He would like to give the child measles.

Okay, this would not actually happen. Nephrotic syndrome is now managed with steroids, but up until 1969 infecting nephrotic syndrome patients with measles was a fairly common practice. Why, you ask?

It’s simple, really. Doctors treating children with nephrotic syndrome – a rare kidney disease – noticed that almost 100% of their patients spontaneously recovered after contracting wild measles. Analysis on why this works indicates that unlike steroids (which suppress the immune system), infecting the patients invigorated their immune system so much that they were able to cure themselves.

Um, Isn’t Infecting People With Measles Dangerous?


Great question! I’m no infectious disease expert, but I find it interesting that the common flu has a mortality rate of about 7%, which is 6.8% higher than the measles. (source: CDC)

“According to the CDC, prior to the introduction of the vaccine, measles was a nearly universal infection occurring most commonly in 5-9 year olds with 90% of U.S. children immune by age 15. Most kids recovered fully within a few weeks with life-long immunity. Reported complications from data collected between 1985-1992 included pneumonia (6%), encephalitis (.1%), seizures (.6-.7%), and death (.2%). These occurred most frequently in children under 5 and adults over 20. These complications may, in fact, have been exacerbated by allopathic interventions to treat common symptoms such as fever reduction using antipyretics.”

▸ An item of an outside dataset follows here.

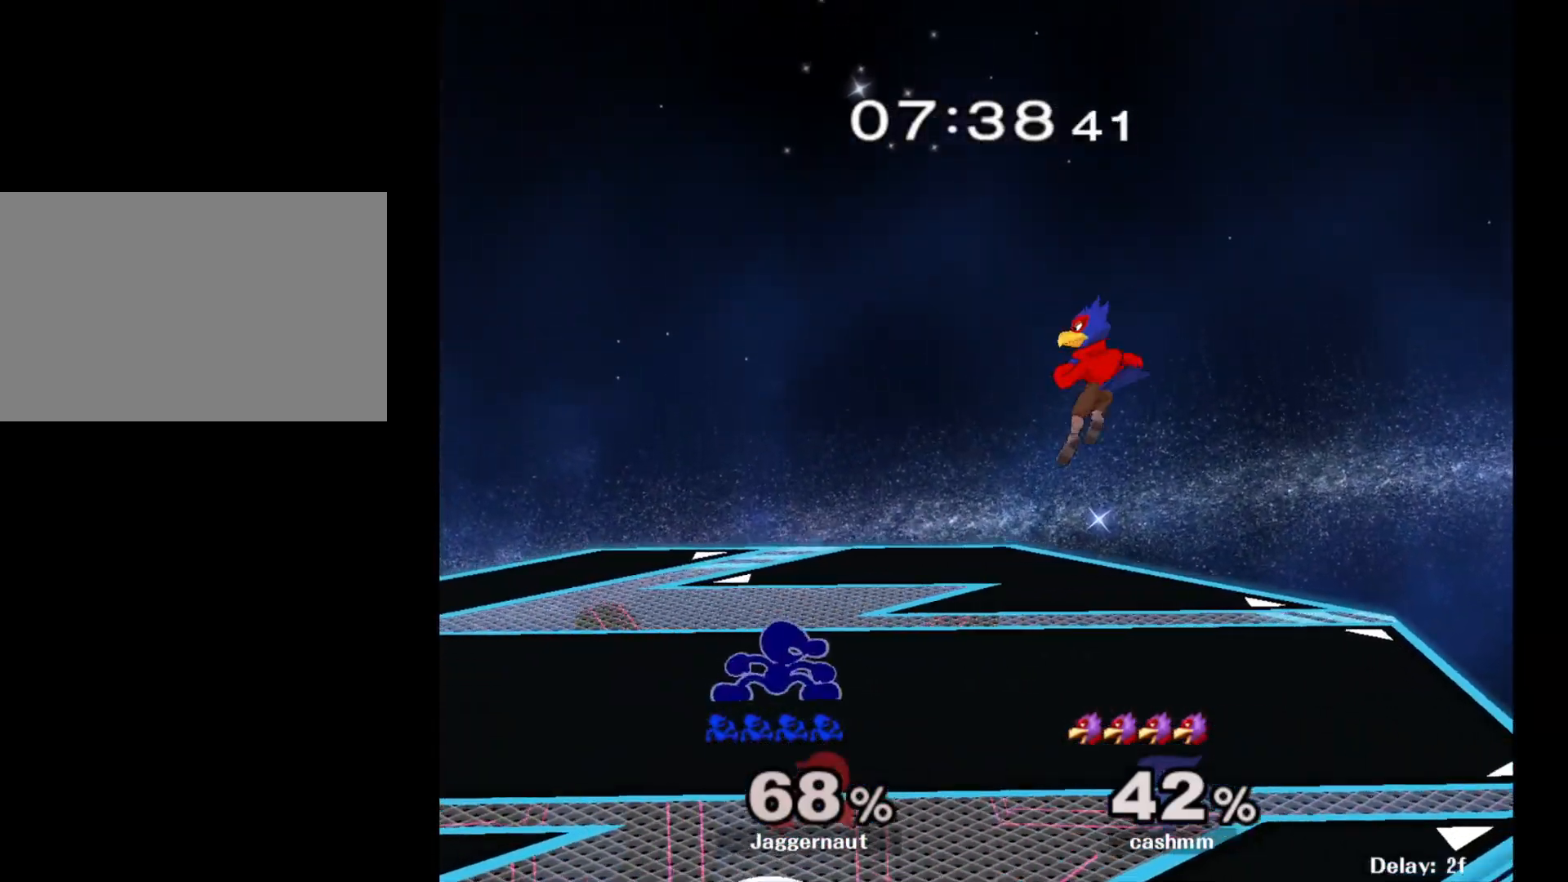
{"buttons": ["R1"], "left_stick": "down", "right_stick": "center", "events": [[100, "A", "down"], [200, "A", "up"], [333, "left_stick", "center"], [417, "left_stick", "down"], [450, "R1", "down"]]}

Dr. Tyson Perez – Measles: A Rash Of Misinformation

Additional research shows that giving a generous dose of Vitamin A to patients with acute measles is beneficial for the “prevention of mortality, pneumonia and other secondary complications in children.” (source) Cod liver oil, anyone?

Interestingly, the measles vaccine utterly failed to effect any cure when doctors tried to use it. Only patients whose immune systems were engaged naturally recovered.

So why isn’t this therapy used today? Some people believe the introduction of the vaccine in 1963 and the eventual end of the practice in 1969 were related. Perhaps it is harder to sell a vaccine when doctors are using the same disease therapeutically?

So You’re Saying Infections Can CURE?

440px-William_Coley_1892Not exactly. Let me tell you a little story that will explain. Back in 1890, Dr. William B. Coley was your real “under-achiever” type – his first degree was from Yale and his second Harvard! In the first case of his career, Dr. Coley treated Bessie Dashiell, a very close friend of John D. Rockefeller. Dashiell had a sarcoma on her hand, so the hand was amputated in perfect textbook fashion.

Unfortunately, “the cancer spread throughout her body, and she died a horrible death. Coley was shaken by the woman’s death and decided there had to be a better way to treat cancer. He spent many hours going through the records of New York Hospital until he found a clue. In 1885, a poor German immigrant named Stein had had surgery for round cell sarcoma four times, and his case was considered hopeless. Then he was infected with erysipelas. He nearly died from the infection, but when he recovered, the cancer was gone. Coley searched for Stein throughout the lower East Side ghetto until at last, six years later, he found Stein — in the best of health.” (source)

What did Coley do when his next sarcoma patient came? He infected him with erysipelas! The patient, named Zola, went into complete remission after overcoming the bacterial infection.

With this success under his belt, Coley tried again. Some terminal patients died of erysipelas, some went into complete remission, and some were unable to contract erysipelas and died of cancer. Over time Coley pinpointed where the therapeutic effect was coming from: It wasn’t a specific component of erysipelas . . . it was erysipelas’ tendency to induce a high fever.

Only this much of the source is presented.